Sleeping BEauty

The Toronto International Film Festival has added five new documentaries to the line-up, including Ahead of Time, Once Upon a Time Proletarian, Stolen, and The Sunshine Boy. Read more about those films on indiewire. But the film I’m really looking forward to is Waking Sleeping Beauty, the directorial debut of Oscar-nominated Disney producer Don Hahn (The Lion King, Beauty and the Beast).

Here is the official plot synopsis:

This isn’t a fairy tale, but rather the true story of how the Disney animation team went from stagnation in the mid-1980s to a startling rebirth with a staggering output of hits – Who Framed Roger Rabbit, The Little Mermaid, Beauty and the Beast, Aladdin, The Lion King and more – over a ten year period. Director Don Hahn, who was a key contributor on many of these works, brings an insider’s perspective to the film.

Hahn has called the film “an incredible almost Shakespearian story of an era that started with CalArts in the 1970s and ended with Lion King, the biggest box office success in history to that time. The talent of today’s industry: Lasseter, Musker, Bird, Clements, Keane, Selick, Burton, Rees, Kroyer, Bluth, all of them came from that era.”

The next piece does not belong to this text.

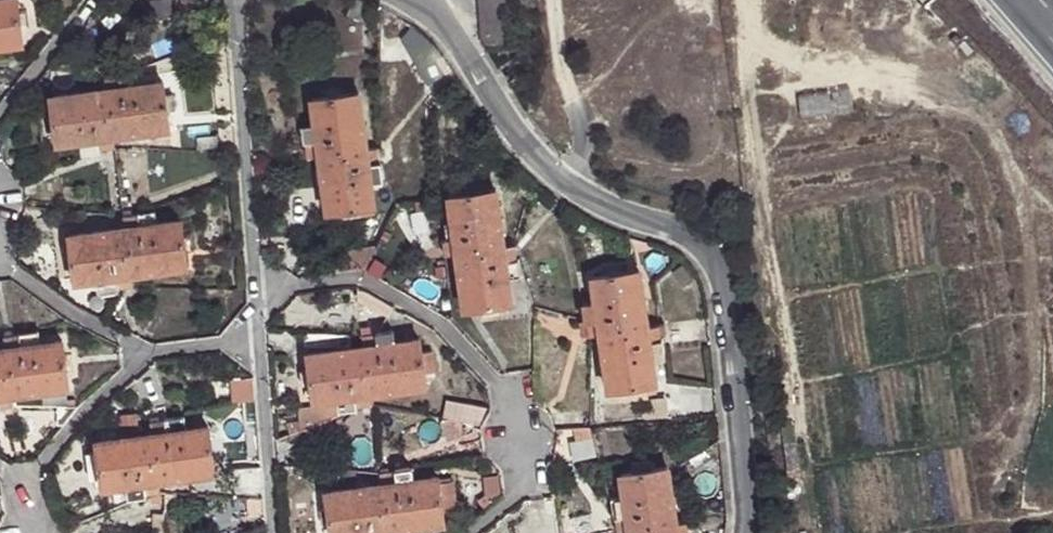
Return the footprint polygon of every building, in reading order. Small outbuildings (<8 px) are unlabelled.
[(22,43),(18,0),(0,0),(0,46),(22,43)] [(476,48),(507,48),(507,0),(475,0),(476,48)] [(370,24),(374,9),(351,2),(346,17),(370,24)] [(449,72),(436,51),(417,62),(429,82),(449,72)] [(118,75),(119,87),(136,84),(135,71),(118,74),(118,75)] [(105,89),(119,87),(118,75),(102,78),(105,89)] [(136,84),(119,87),(105,89),(51,97),(57,145),(79,142),(96,139),(112,138),(168,130),(166,116),(163,105),(161,82),(136,84)] [(318,139),(319,154),(326,210),(340,209),(341,216),(354,215),(354,207),(361,207),(373,204),(369,181),(369,175),(369,164),(367,147),(358,92),(312,99),(315,123),(318,139)] [(171,104),(163,105),(166,116),(173,116),(171,104)] [(304,124),(306,141),(318,139),(315,123),(304,124)] [(96,139),(97,151),(98,153),(113,148),(112,138),(96,139)] [(96,139),(79,142),(80,155),(97,151),(96,139)] [(307,156),(319,154),(318,139),(306,141),(307,156)] [(378,147),(367,147),(369,164),(377,163),(379,162),(378,147)] [(377,163),(369,164),(369,175),(369,181),(383,178),(380,163),(379,162),(377,163)] [(507,263),(505,246),(497,191),(450,198),(453,223),(456,239),(444,240),(446,255),(457,254),(466,310),(490,306),(500,305),(513,303),(509,280),(507,263)] [(361,207),(354,207),(354,215),(362,214),(361,207)] [(137,216),(139,227),(157,225),(155,212),(137,216)] [(122,218),(123,229),(139,227),(137,216),(137,215),(122,218)] [(139,227),(123,229),(70,236),(76,283),(97,280),(114,277),(131,275),(186,267),(180,222),(157,225),(139,227)] [(456,239),(453,223),(441,225),(444,240),(456,239)] [(517,245),(505,246),(507,263),(519,262),(517,245)] [(331,272),(363,268),(374,246),(329,252),(331,272)] [(519,262),(507,263),(509,280),(524,278),(522,261),(519,262)] [(682,290),(693,282),(683,267),(672,276),(682,290)] [(603,334),(611,389),(623,387),(625,396),(646,392),(645,383),(657,381),(653,358),(651,341),(649,326),(640,269),(594,278),(598,302),(586,304),(590,336),(603,334)] [(114,277),(117,289),(132,287),(131,275),(114,277)] [(114,277),(97,280),(99,294),(117,292),(117,289),(114,277)] [(501,311),(500,305),(490,306),(491,313),(501,311)] [(663,331),(662,324),(649,326),(651,341),(664,339),(663,331)] [(33,331),(21,335),(23,348),(35,345),(33,331)] [(366,345),(382,343),(382,334),(381,332),(364,334),(366,345)] [(382,343),(392,342),(392,333),(382,334),(382,343)] [(23,348),(21,335),(4,337),(6,350),(23,348)] [(315,400),(338,397),(355,395),(371,392),(427,385),(425,374),(423,352),(421,339),(392,342),(382,343),(366,345),(309,352),(309,366),(311,378),(315,400)] [(651,341),(653,358),(667,357),(664,339),(651,341)] [(6,350),(0,351),(0,397),(13,396),(70,388),(64,341),(35,345),(23,348),(6,350)] [(423,352),(425,374),(435,373),(432,351),(423,352)] [(245,400),(257,392),(256,376),(242,376),(245,400)] [(657,381),(645,383),(646,392),(659,390),(657,381)] [(259,422),(257,392),(245,400),(246,422),(259,422)] [(355,395),(358,407),(373,405),(371,392),(355,395)] [(357,408),(358,407),(355,395),(338,397),(338,402),(339,410),(357,408)] [(13,396),(0,397),(0,409),(14,407),(13,396)] [(670,398),(671,411),(683,410),(681,397),(670,398)] [(671,411),(670,398),(653,400),(655,420),(672,418),(671,411)] [(338,402),(297,407),(298,416),(339,410),(338,402)] [(340,415),(339,410),(298,416),(300,430),(302,429),(333,417),(340,415)] [(138,412),(129,413),(130,422),(139,422),(138,412)] [(411,454),(446,441),(436,414),(401,427),(411,454)] [(167,432),(184,430),(182,416),(165,419),(165,420),(167,432)] [(333,417),(302,429),(303,439),(335,435),(333,417)] [(151,422),(152,433),(167,432),(165,420),(151,422)] [(104,488),(126,485),(143,482),(158,481),(215,472),(207,425),(184,430),(167,432),(152,433),(97,440),(99,449),(88,450),(90,470),(101,468),(104,488)] [(707,450),(692,461),(700,471),(714,462),(707,450)] [(633,462),(634,472),(655,470),(652,459),(633,462)] [(262,476),(259,467),(231,465),(230,474),(262,476)] [(390,530),(445,523),(443,513),(454,512),(450,483),(440,484),(438,477),(416,478),(415,466),(397,468),(398,471),(383,473),(383,483),(326,491),(329,511),(331,523),(333,532),(369,532),(374,532),(390,530)] [(630,531),(631,532),(679,532),(678,524),(669,467),(655,470),(634,472),(623,474),(626,498),(628,515),(630,531)] [(345,470),(333,469),(332,479),(344,479),(345,470)] [(143,482),(145,493),(161,493),(158,481),(143,482)] [(144,496),(145,493),(143,482),(126,485),(127,498),(144,496)] [(615,517),(617,516),(628,515),(626,498),(613,500),(615,517)] [(324,523),(331,523),(329,511),(323,512),(324,523)] [(630,531),(628,515),(617,516),(619,532),(620,532),(630,531)] [(690,522),(678,524),(679,532),(691,532),(690,522)]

From what I understand, its the first time that Disney has allowed an honest documentary chronicling the Disney creative process since the infamous 2002 documentary The Sweatbox, which aside from a couple film festival screenings, has never been seen by the public. The Sweatbox was an uncensored account of the troubles of making The Emperor’s New Groove. You can read more about the infamous doc on Jim Hill’s site.

While I don’t expect this film to be as hard hitting as The Sweatbox, I do think Hahn’s film will present an honest account of the animation golden age. By the way, if anyone has a copy of The Sweatbox (extremely doubtful), please shoot me an e-mail, as I’d love to see it.